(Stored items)
-- Opening Marker --
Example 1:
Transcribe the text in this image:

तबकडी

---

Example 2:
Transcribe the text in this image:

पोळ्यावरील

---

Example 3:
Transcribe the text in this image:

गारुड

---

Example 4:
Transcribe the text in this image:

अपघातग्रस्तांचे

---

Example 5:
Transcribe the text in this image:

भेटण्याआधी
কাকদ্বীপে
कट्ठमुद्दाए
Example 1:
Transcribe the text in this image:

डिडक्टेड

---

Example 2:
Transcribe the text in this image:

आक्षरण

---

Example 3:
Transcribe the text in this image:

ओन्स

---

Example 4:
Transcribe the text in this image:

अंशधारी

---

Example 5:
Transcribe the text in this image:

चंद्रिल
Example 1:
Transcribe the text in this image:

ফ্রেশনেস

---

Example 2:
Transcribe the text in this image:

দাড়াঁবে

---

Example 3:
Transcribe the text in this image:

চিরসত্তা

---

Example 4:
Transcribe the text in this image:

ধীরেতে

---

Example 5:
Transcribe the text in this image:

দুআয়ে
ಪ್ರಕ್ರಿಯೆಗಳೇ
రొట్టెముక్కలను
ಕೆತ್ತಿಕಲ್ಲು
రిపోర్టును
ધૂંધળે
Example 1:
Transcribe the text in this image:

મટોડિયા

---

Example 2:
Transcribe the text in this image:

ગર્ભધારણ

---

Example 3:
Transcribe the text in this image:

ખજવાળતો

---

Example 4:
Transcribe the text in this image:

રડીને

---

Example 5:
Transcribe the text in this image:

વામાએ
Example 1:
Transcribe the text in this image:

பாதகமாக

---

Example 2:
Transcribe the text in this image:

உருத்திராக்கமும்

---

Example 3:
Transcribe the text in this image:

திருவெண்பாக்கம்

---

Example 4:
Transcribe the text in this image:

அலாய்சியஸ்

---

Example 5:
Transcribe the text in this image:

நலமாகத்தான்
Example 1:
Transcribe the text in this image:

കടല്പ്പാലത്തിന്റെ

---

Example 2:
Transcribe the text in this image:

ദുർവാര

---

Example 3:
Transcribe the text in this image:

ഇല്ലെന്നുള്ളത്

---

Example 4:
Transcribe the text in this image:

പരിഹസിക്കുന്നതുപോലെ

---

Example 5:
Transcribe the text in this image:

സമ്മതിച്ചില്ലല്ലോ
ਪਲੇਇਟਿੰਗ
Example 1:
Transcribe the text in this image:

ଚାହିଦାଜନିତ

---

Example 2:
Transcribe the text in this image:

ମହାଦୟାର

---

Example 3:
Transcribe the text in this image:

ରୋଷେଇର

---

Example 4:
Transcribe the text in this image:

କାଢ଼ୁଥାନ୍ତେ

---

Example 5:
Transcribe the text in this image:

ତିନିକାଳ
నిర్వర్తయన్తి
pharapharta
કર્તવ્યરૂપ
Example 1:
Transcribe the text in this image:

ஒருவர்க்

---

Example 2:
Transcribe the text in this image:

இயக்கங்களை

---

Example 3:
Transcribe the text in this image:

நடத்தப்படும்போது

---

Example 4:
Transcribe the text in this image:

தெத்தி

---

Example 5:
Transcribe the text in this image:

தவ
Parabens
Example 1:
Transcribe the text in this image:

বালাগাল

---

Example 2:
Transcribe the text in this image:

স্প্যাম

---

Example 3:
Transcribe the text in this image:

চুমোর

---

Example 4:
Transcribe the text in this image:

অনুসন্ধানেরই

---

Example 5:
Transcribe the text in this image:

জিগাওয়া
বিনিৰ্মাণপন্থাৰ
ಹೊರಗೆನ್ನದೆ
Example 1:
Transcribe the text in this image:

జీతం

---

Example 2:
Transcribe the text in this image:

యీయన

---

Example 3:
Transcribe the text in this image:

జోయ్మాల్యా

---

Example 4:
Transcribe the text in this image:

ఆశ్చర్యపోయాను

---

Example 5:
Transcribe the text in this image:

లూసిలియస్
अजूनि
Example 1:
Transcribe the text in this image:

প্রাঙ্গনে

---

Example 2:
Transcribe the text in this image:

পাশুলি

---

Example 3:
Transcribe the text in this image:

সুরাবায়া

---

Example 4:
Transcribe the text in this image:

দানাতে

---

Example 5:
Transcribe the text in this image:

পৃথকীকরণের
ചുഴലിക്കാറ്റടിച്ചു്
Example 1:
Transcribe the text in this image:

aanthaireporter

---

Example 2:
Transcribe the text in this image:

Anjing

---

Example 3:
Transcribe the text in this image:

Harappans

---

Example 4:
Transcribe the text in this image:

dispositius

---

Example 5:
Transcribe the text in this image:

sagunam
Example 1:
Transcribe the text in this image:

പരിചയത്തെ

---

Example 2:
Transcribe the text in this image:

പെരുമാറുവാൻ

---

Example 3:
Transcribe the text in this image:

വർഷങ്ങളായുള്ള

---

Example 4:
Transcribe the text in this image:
-- Closing Marker --
TASK DIRECTIONS:
When you reach the end of the data, write every line out again verbatim.

TASK SOLUTION:
Example 1:
Transcribe the text in this image:

तबकडी

---

Example 2:
Transcribe the text in this image:

पोळ्यावरील

---

Example 3:
Transcribe the text in this image:

गारुड

---

Example 4:
Transcribe the text in this image:

अपघातग्रस्तांचे

---

Example 5:
Transcribe the text in this image:

भेटण्याआधी
কাকদ্বীপে
कट्ठमुद्दाए
Example 1:
Transcribe the text in this image:

डिडक्टेड

---

Example 2:
Transcribe the text in this image:

आक्षरण

---

Example 3:
Transcribe the text in this image:

ओन्स

---

Example 4:
Transcribe the text in this image:

अंशधारी

---

Example 5:
Transcribe the text in this image:

चंद्रिल
Example 1:
Transcribe the text in this image:

ফ্রেশনেস

---

Example 2:
Transcribe the text in this image:

দাড়াঁবে

---

Example 3:
Transcribe the text in this image:

চিরসত্তা

---

Example 4:
Transcribe the text in this image:

ধীরেতে

---

Example 5:
Transcribe the text in this image:

দুআয়ে
ಪ್ರಕ್ರಿಯೆಗಳೇ
రొట్టెముక్కలను
ಕೆತ್ತಿಕಲ್ಲು
రిపోర్టును
ધૂંધળે
Example 1:
Transcribe the text in this image:

મટોડિયા

---

Example 2:
Transcribe the text in this image:

ગર્ભધારણ

---

Example 3:
Transcribe the text in this image:

ખજવાળતો

---

Example 4:
Transcribe the text in this image:

રડીને

---

Example 5:
Transcribe the text in this image:

વામાએ
Example 1:
Transcribe the text in this image:

பாதகமாக

---

Example 2:
Transcribe the text in this image:

உருத்திராக்கமும்

---

Example 3:
Transcribe the text in this image:

திருவெண்பாக்கம்

---

Example 4:
Transcribe the text in this image:

அலாய்சியஸ்

---

Example 5:
Transcribe the text in this image:

நலமாகத்தான்
Example 1:
Transcribe the text in this image:

കടല്പ്പാലത്തിന്റെ

---

Example 2:
Transcribe the text in this image:

ദുർവാര

---

Example 3:
Transcribe the text in this image:

ഇല്ലെന്നുള്ളത്

---

Example 4:
Transcribe the text in this image:

പരിഹസിക്കുന്നതുപോലെ

---

Example 5:
Transcribe the text in this image:

സമ്മതിച്ചില്ലല്ലോ
ਪਲੇਇਟਿੰਗ
Example 1:
Transcribe the text in this image:

ଚାହିଦାଜନିତ

---

Example 2:
Transcribe the text in this image:

ମହାଦୟାର

---

Example 3:
Transcribe the text in this image:

ରୋଷେଇର

---

Example 4:
Transcribe the text in this image:

କାଢ଼ୁଥାନ୍ତେ

---

Example 5:
Transcribe the text in this image:

ତିନିକାଳ
నిర్వర్తయన్తి
pharapharta
કર્તવ્યરૂપ
Example 1:
Transcribe the text in this image:

ஒருவர்க்

---

Example 2:
Transcribe the text in this image:

இயக்கங்களை

---

Example 3:
Transcribe the text in this image:

நடத்தப்படும்போது

---

Example 4:
Transcribe the text in this image:

தெத்தி

---

Example 5:
Transcribe the text in this image:

தவ
Parabens
Example 1:
Transcribe the text in this image:

বালাগাল

---

Example 2:
Transcribe the text in this image:

স্প্যাম

---

Example 3:
Transcribe the text in this image:

চুমোর

---

Example 4:
Transcribe the text in this image:

অনুসন্ধানেরই

---

Example 5:
Transcribe the text in this image:

জিগাওয়া
বিনিৰ্মাণপন্থাৰ
ಹೊರಗೆನ್ನದೆ
Example 1:
Transcribe the text in this image:

జీతం

---

Example 2:
Transcribe the text in this image:

యీయన

---

Example 3:
Transcribe the text in this image:

జోయ్మాల్యా

---

Example 4:
Transcribe the text in this image:

ఆశ్చర్యపోయాను

---

Example 5:
Transcribe the text in this image:

లూసిలియస్
अजूनि
Example 1:
Transcribe the text in this image:

প্রাঙ্গনে

---

Example 2:
Transcribe the text in this image:

পাশুলি

---

Example 3:
Transcribe the text in this image:

সুরাবায়া

---

Example 4:
Transcribe the text in this image:

দানাতে

---

Example 5:
Transcribe the text in this image:

পৃথকীকরণের
ചുഴലിക്കാറ്റടിച്ചു്
Example 1:
Transcribe the text in this image:

aanthaireporter

---

Example 2:
Transcribe the text in this image:

Anjing

---

Example 3:
Transcribe the text in this image:

Harappans

---

Example 4:
Transcribe the text in this image:

dispositius

---

Example 5:
Transcribe the text in this image:

sagunam
Example 1:
Transcribe the text in this image:

പരിചയത്തെ

---

Example 2:
Transcribe the text in this image:

പെരുമാറുവാൻ

---

Example 3:
Transcribe the text in this image:

വർഷങ്ങളായുള്ള

---

Example 4:
Transcribe the text in this image:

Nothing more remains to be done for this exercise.